- JOB: Copy every one of the records below word for word, leaving the pictures out of your answer.
## START
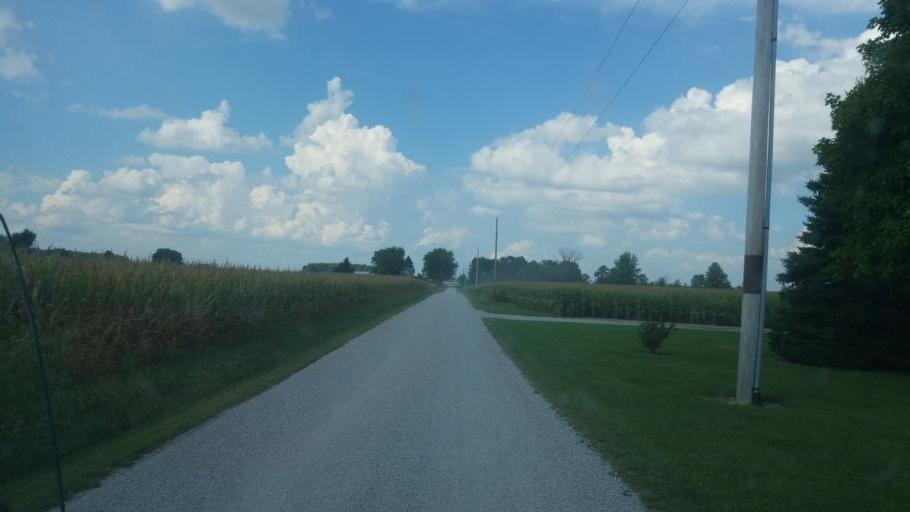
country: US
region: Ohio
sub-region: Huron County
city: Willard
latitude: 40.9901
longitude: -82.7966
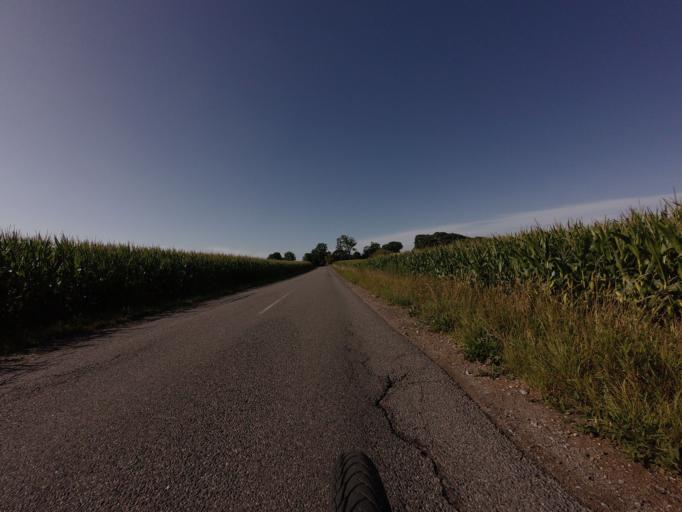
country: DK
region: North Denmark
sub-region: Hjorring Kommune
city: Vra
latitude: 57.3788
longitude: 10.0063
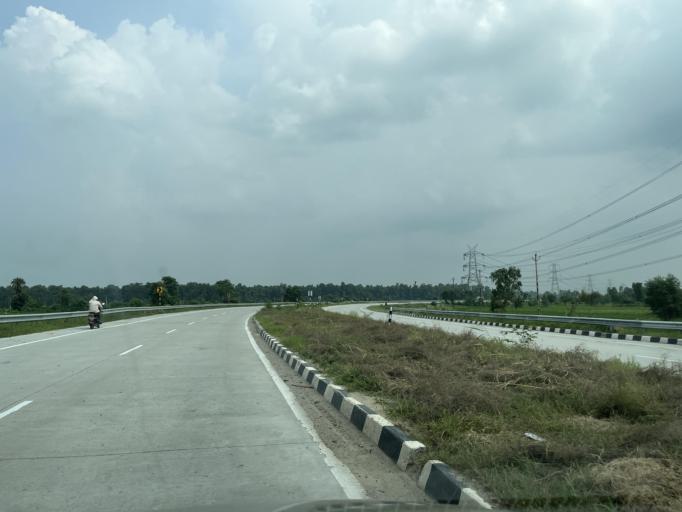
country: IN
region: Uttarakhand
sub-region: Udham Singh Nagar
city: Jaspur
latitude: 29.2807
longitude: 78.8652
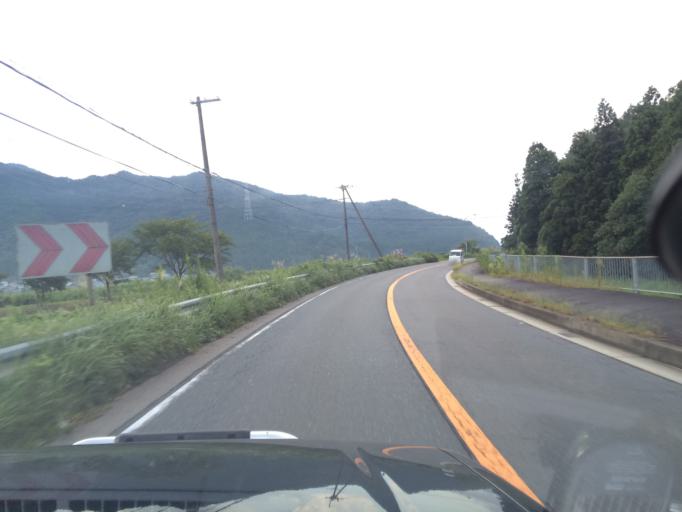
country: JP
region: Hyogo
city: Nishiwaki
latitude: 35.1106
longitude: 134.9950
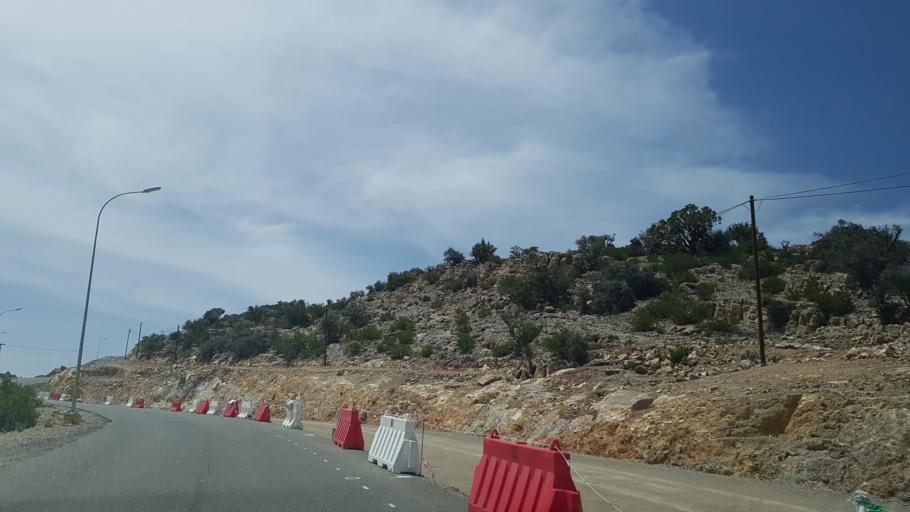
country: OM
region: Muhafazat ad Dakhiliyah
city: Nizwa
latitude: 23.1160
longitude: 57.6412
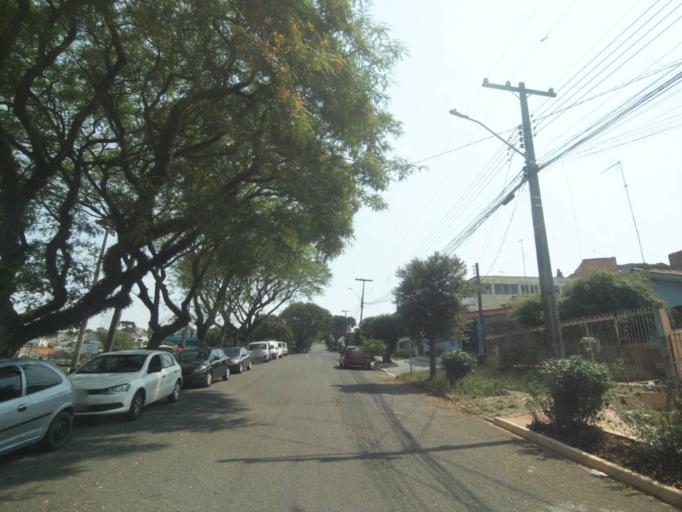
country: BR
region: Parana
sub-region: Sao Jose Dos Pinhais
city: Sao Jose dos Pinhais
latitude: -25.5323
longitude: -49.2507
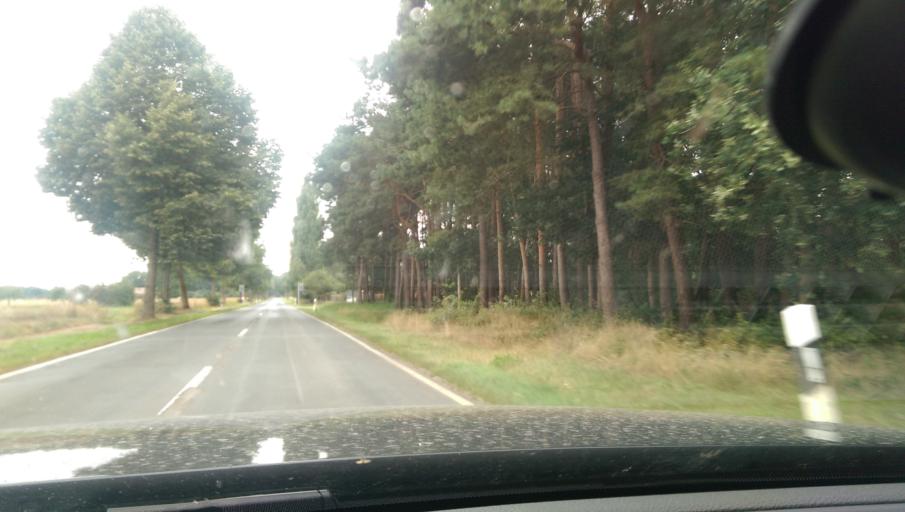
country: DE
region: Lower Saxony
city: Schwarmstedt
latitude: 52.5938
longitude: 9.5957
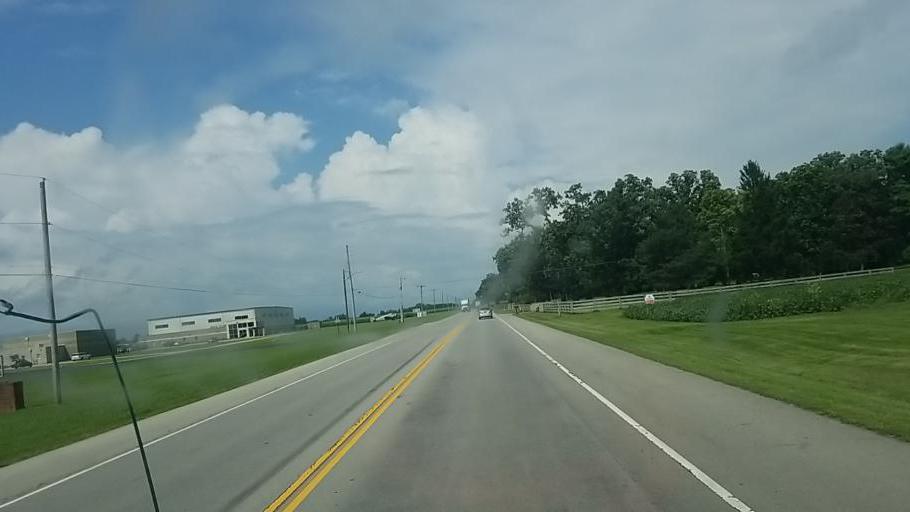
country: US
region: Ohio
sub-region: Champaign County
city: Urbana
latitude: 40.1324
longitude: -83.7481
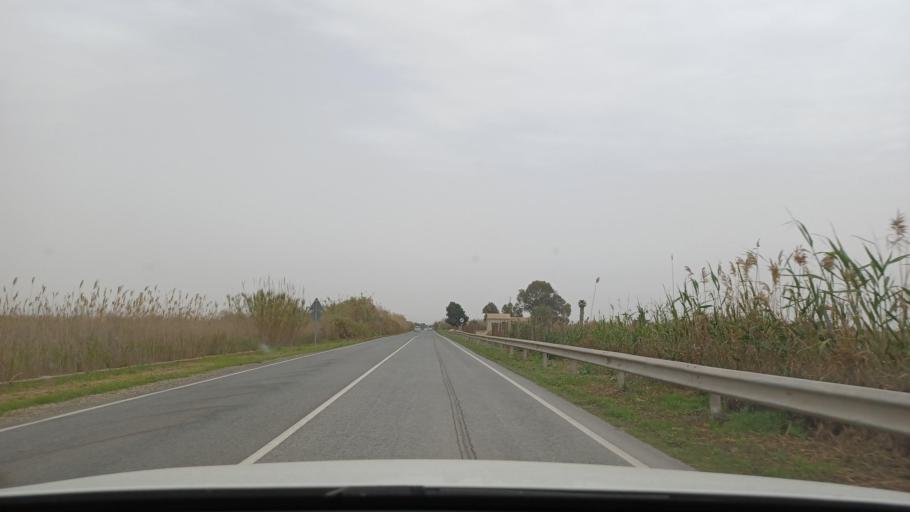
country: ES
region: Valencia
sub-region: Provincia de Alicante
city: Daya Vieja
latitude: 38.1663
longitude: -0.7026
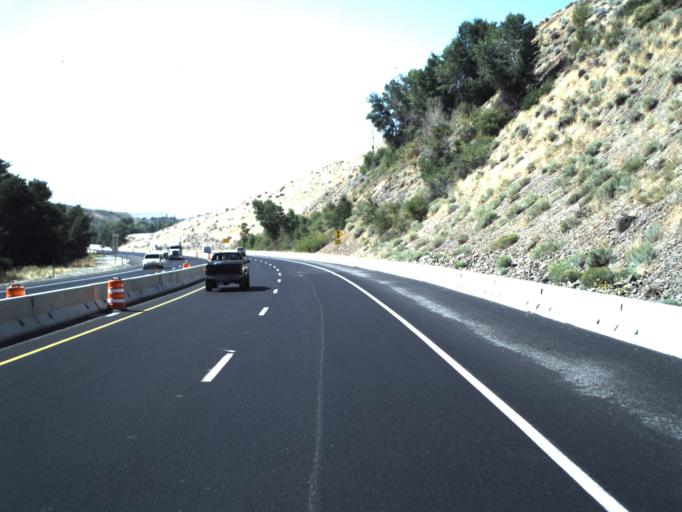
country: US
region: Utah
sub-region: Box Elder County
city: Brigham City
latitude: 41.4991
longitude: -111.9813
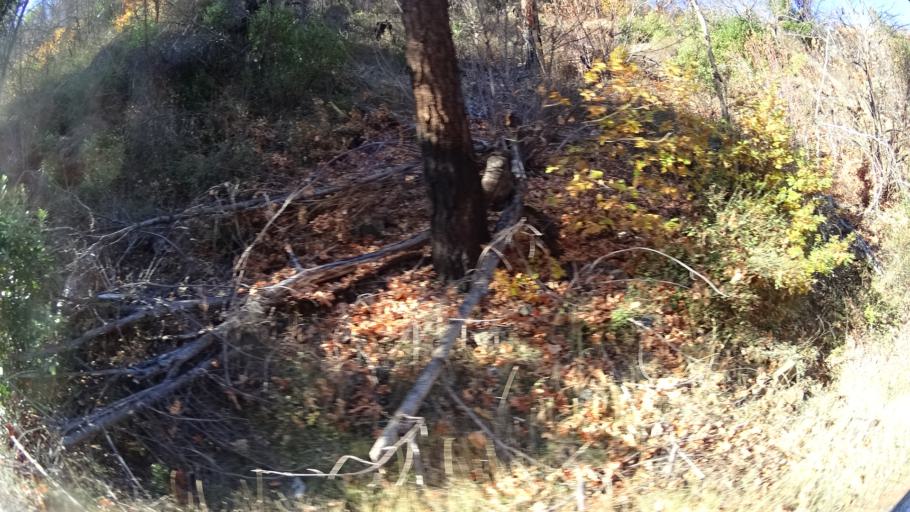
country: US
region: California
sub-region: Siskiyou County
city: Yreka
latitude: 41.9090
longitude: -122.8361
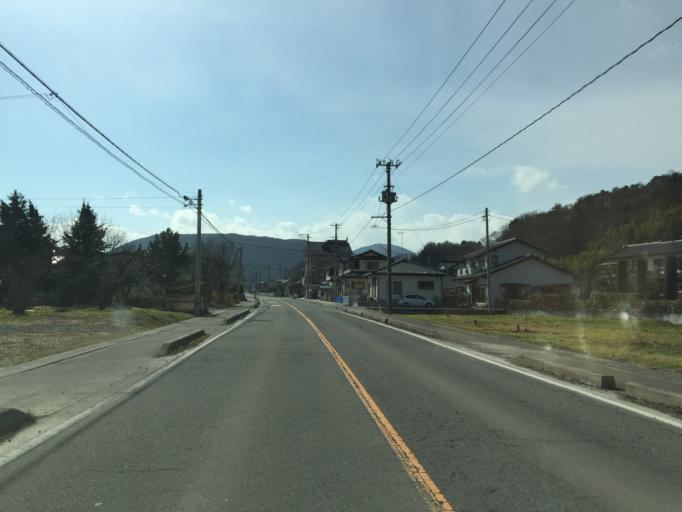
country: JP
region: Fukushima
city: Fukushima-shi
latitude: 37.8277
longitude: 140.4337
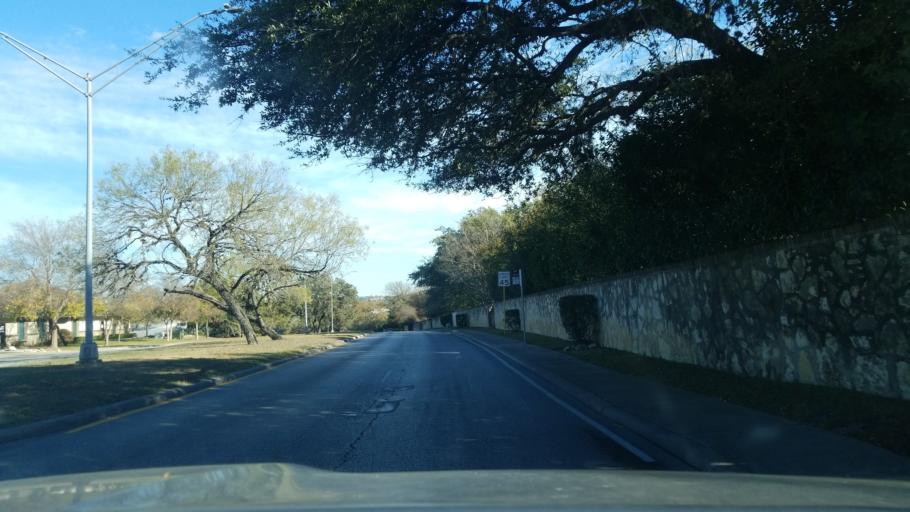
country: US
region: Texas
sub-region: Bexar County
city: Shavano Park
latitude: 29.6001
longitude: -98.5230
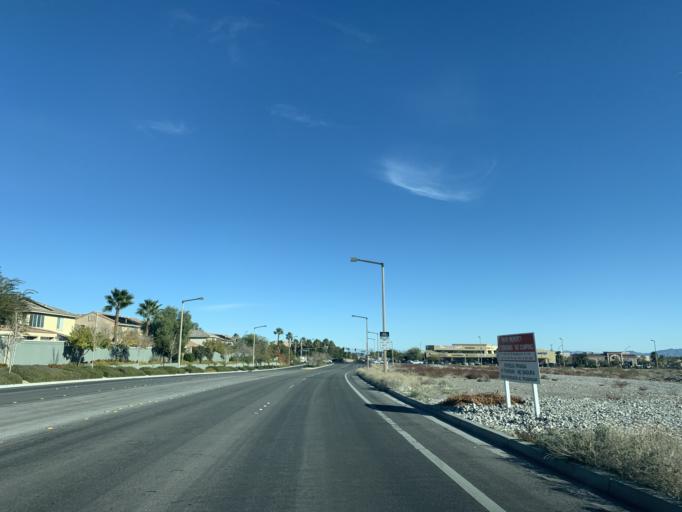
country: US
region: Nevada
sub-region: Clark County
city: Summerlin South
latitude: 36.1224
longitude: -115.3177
## END
- OUTPUT FOR THIS EXERCISE:
country: US
region: Ohio
sub-region: Huron County
city: Willard
latitude: 40.9901
longitude: -82.7966
country: DK
region: North Denmark
sub-region: Hjorring Kommune
city: Vra
latitude: 57.3788
longitude: 10.0063
country: IN
region: Uttarakhand
sub-region: Udham Singh Nagar
city: Jaspur
latitude: 29.2807
longitude: 78.8652
country: JP
region: Hyogo
city: Nishiwaki
latitude: 35.1106
longitude: 134.9950
country: OM
region: Muhafazat ad Dakhiliyah
city: Nizwa
latitude: 23.1160
longitude: 57.6412
country: BR
region: Parana
sub-region: Sao Jose Dos Pinhais
city: Sao Jose dos Pinhais
latitude: -25.5323
longitude: -49.2507
country: DE
region: Lower Saxony
city: Schwarmstedt
latitude: 52.5938
longitude: 9.5957
country: US
region: Ohio
sub-region: Champaign County
city: Urbana
latitude: 40.1324
longitude: -83.7481
country: ES
region: Valencia
sub-region: Provincia de Alicante
city: Daya Vieja
latitude: 38.1663
longitude: -0.7026
country: US
region: Utah
sub-region: Box Elder County
city: Brigham City
latitude: 41.4991
longitude: -111.9813
country: US
region: California
sub-region: Siskiyou County
city: Yreka
latitude: 41.9090
longitude: -122.8361
country: JP
region: Fukushima
city: Fukushima-shi
latitude: 37.8277
longitude: 140.4337
country: US
region: Texas
sub-region: Bexar County
city: Shavano Park
latitude: 29.6001
longitude: -98.5230
country: US
region: Nevada
sub-region: Clark County
city: Summerlin South
latitude: 36.1224
longitude: -115.3177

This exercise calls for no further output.